━━━━━ Input material

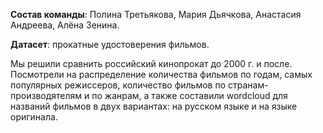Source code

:**Состав команды**: Полина Третьякова, Мария Дьячкова, Анастасия Андреева, Алёна Зенина.

**Датасет**: прокатные удостоверения фильмов.

Мы решили сравнить российский кинопрокат до 2000 г. и после. Посмотрели на распределение количества фильмов по годам, самых популярных режиссеров, количество фильмов по странам-производятелям и по жанрам, а также составили wordcloud для названий фильмов в двух вариантах: на русском языке и на языке оригинала.
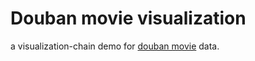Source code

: # Douban movie visualization

a visualization-chain demo for [douban movie](https://movie.douban.com/) data. 
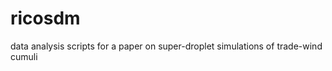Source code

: ricosdm
=======

data analysis scripts for a paper on super-droplet simulations of trade-wind cumuli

━━━━━━━━━━

== Task details ==
For this exercise, reproduce exactly the lines of the records above from the one with "прокатные удостоверения фильмов." up to and including the one with "Douban movie visualization", without pictures.

== Task response ==
**Датасет**: прокатные удостоверения фильмов.

Мы решили сравнить российский кинопрокат до 2000 г. и после. Посмотрели на распределение количества фильмов по годам, самых популярных режиссеров, количество фильмов по странам-производятелям и по жанрам, а также составили wordcloud для названий фильмов в двух вариантах: на русском языке и на языке оригинала.
Source code

: # Douban movie visualization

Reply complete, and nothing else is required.